══ DATA EXTRACT

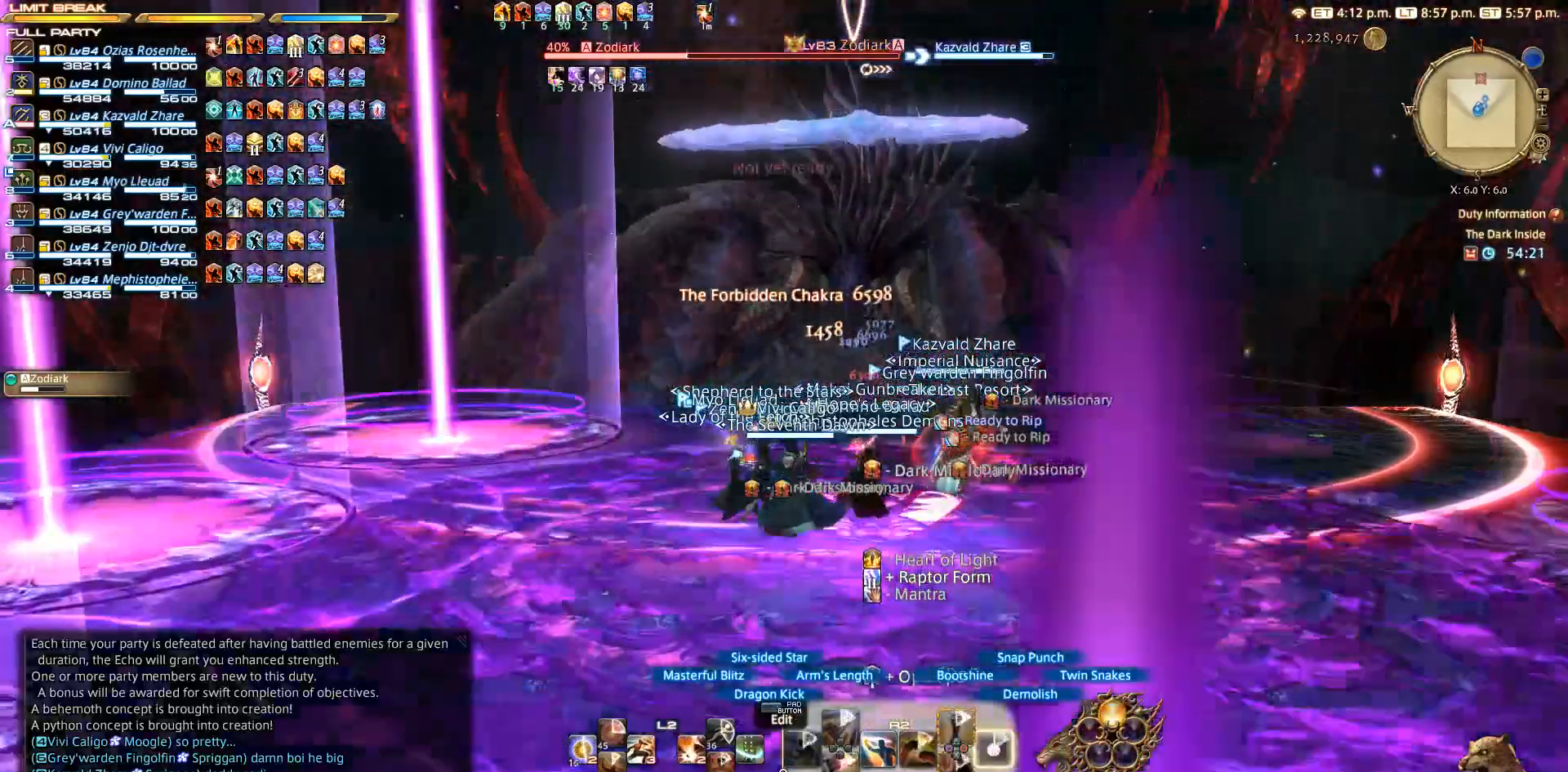
{"buttons": ["R2"], "left_stick": "up-right", "right_stick": "down", "events": [[17, "CIRCLE", "up"], [367, "left_stick", "up-right"], [400, "R2", "up"], [450, "right_stick", "down"], [467, "R2", "down"]]}
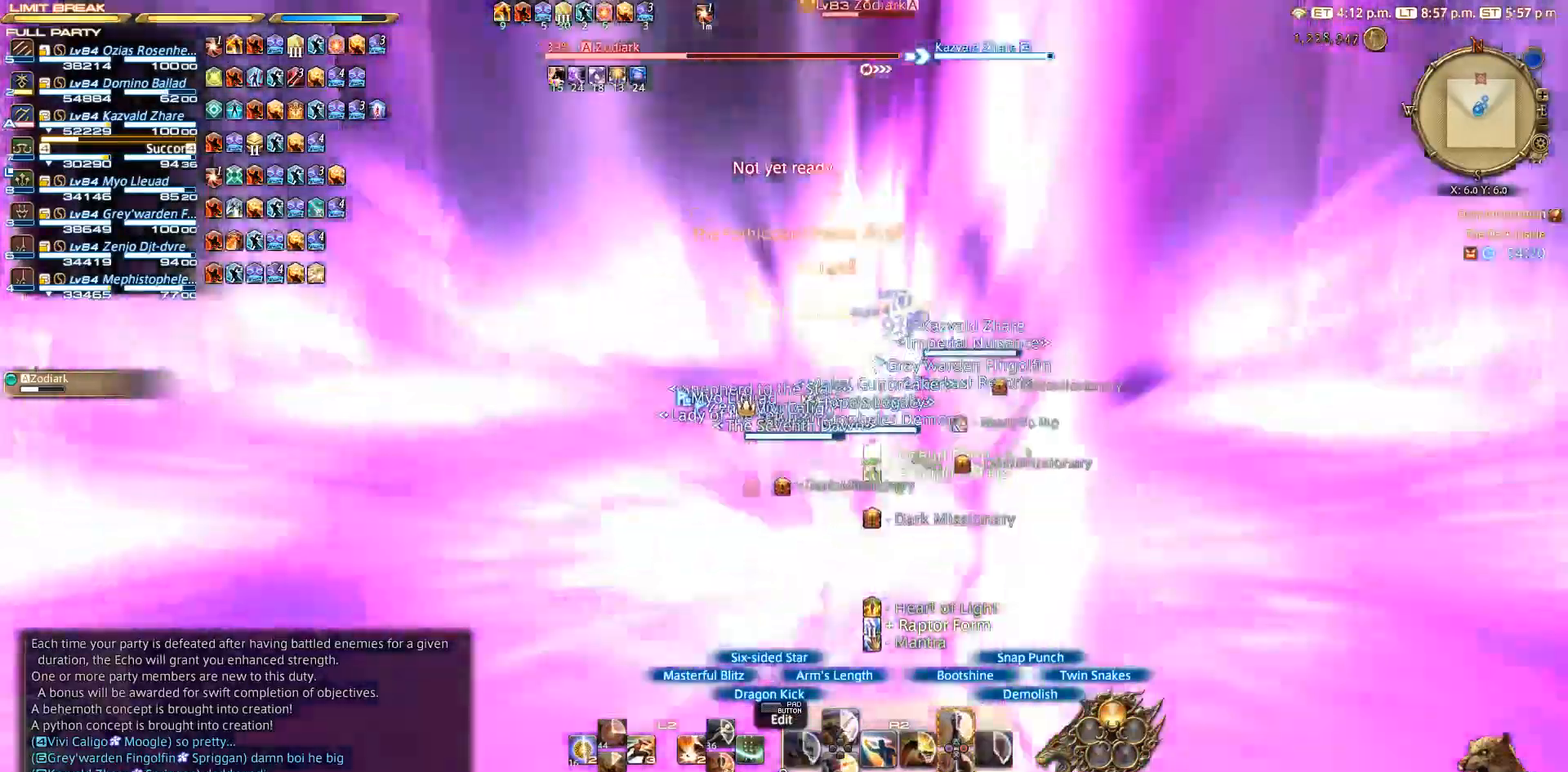
{"buttons": ["R2"], "left_stick": "up-right", "right_stick": "down-left", "events": [[133, "right_stick", "down-left"]]}
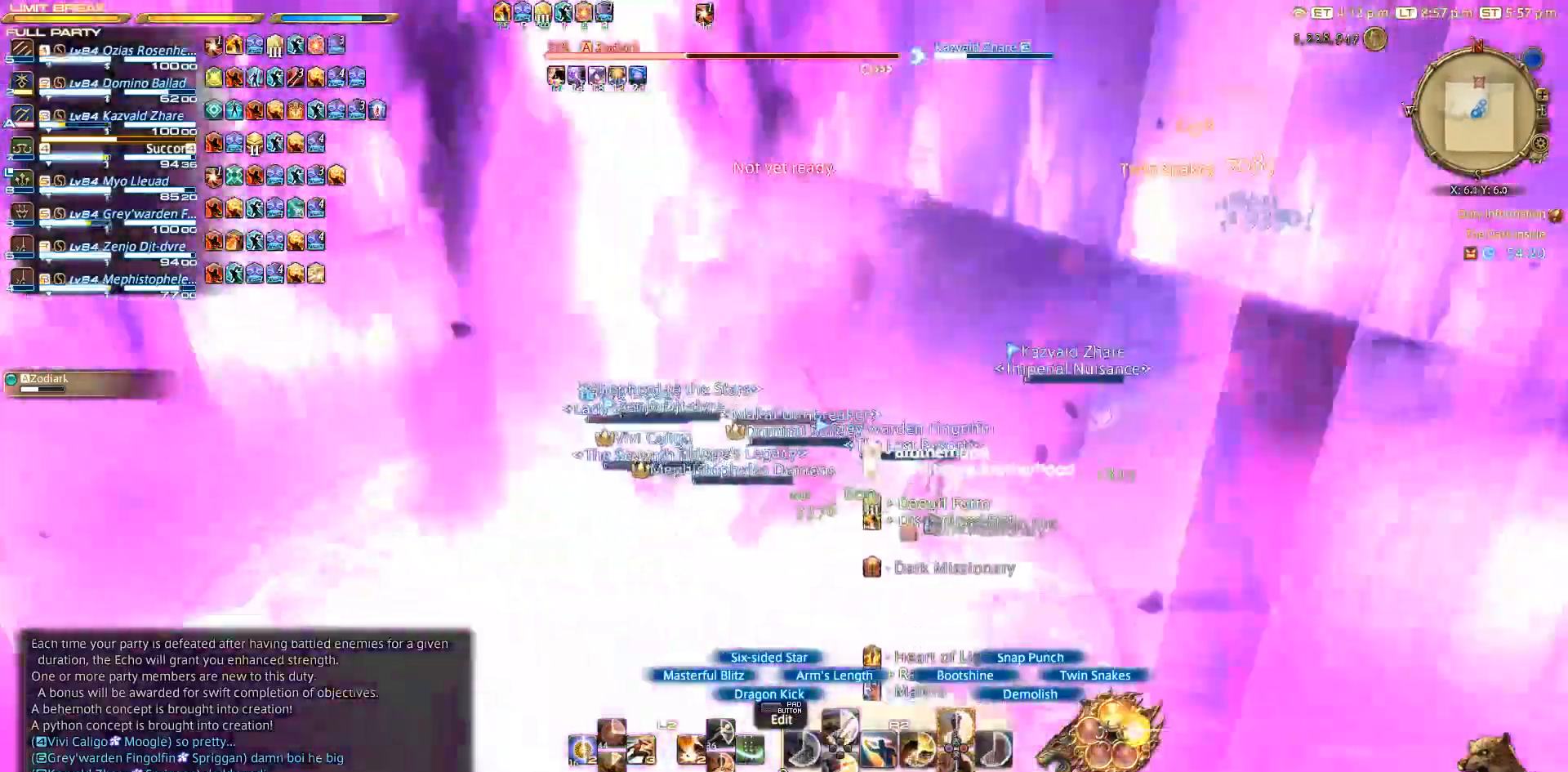
{"buttons": ["TRIANGLE"], "left_stick": "center", "right_stick": "center", "events": [[217, "right_stick", "center"], [350, "R2", "up"], [400, "left_stick", "center"], [467, "TRIANGLE", "down"]]}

════

WHAT THE TASK REQUIRES:
Output the data above exactly, excluding images.

TASK RESULT:
{"buttons": ["R2"], "left_stick": "up-right", "right_stick": "down", "events": [[17, "CIRCLE", "up"], [367, "left_stick", "up-right"], [400, "R2", "up"], [450, "right_stick", "down"], [467, "R2", "down"]]}
{"buttons": ["R2"], "left_stick": "up-right", "right_stick": "down-left", "events": [[133, "right_stick", "down-left"]]}
{"buttons": ["TRIANGLE"], "left_stick": "center", "right_stick": "center", "events": [[217, "right_stick", "center"], [350, "R2", "up"], [400, "left_stick", "center"], [467, "TRIANGLE", "down"]]}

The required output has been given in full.